Paylaş
Beşiktaş, hem tarihi bir yükün hem de zorlu bir 90 dakikanın hakkından gelmek zorundaydı.
Eğer net pozisyonlar üzerinden konuşursak, ilk 45 dakika sona erdiğinde tabelada galip yazılması gereken takımın adı Beşiktaş’tı. Siyah beyazlılar, oyunu kendi alanlarında kabul etmiş gibi görünseler de kontralarla her an golü kokluyordu. Bilic’in taktiği Demba Ba’lı Chelsea’nin Liverpool’u şampiyonluktan ettiği maçtaki Mourinho zihniyetinden izler taşımıyor değildi. Hele ki Demba Ba, o golü yapabilseydi...
DAHA SAKİN OLSA...
Beşiktaş, Liverpool’u ceza sahasından uzak tutmaya çalışırken en çok şuursuzca top uzaklaştırırken zorlandı. Çünkü böylece toplar duvardan dönercesine yeni bir atağa dönüşüyordu. Siyah beyazlılar sakin kalabildikleri nadir anlarda ancak takım olarak atak geliştirebildiler.
‘Uzaklaştırılamayan top’ sendromu ikinci devre biraz daha katmerlendi. Beşiktaş, özellikle Arsenal karşısında ayağa daha iyi oynayabildiği için Şampiyonlar Ligi’ni zorlamıştı. Defans sadece topu savuşturmakla meşguldü, öndeki ikili ve kanatlar da fazla top tutamayınca Kartal, Mignolet’nin kalesini yoklama fırsatı dahi bulamadı. Olcay bir çok atak başlangıcında yetersiz kaldı. Bilic, Kerim hamlesinde biraz gecikti. Töre de alışkın olduğumuz bireysel becerilerine fazla başvuramadı.
MOTTA’NIN İKİNCİ İKRAMI
Siyah beyazlılar, her şeye rağmen rakibine çok fazla pozisyon vermemenin de özgüveniyle maçın son bölümünde Liverpool kalesine yüklendi.
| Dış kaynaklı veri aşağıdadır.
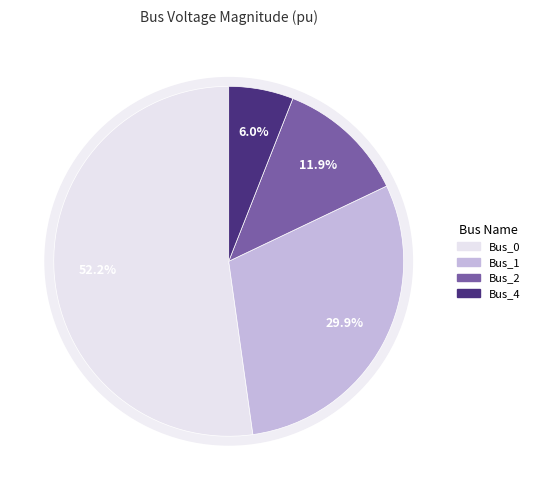

How many slices are in this pie chart?

4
En kötü golsüz beraberlikle İstanbul’a döneceği duygusu hakim olmuşken Motta, tıpkı Feyenoord maçında olduğu gibi yine manasız bir penaltıya sebep oldu. Resmen pişmiş aşa su kattı. Hani penaltının da bir adabı vardır.
Sonuçta Beşiktaş, tarihinin en büyük hezimetine uğradığı Anfield’tan İstanbul’a tur umudunu koruyarak gelmeyi başardı. Şayet taraftar da yalnız bırakmazsa Beşiktaş, Liverpool’u tarihindeki en güzel hatırasına sahip olduğu Olimpiyat’ta hüsrana uğratabilir.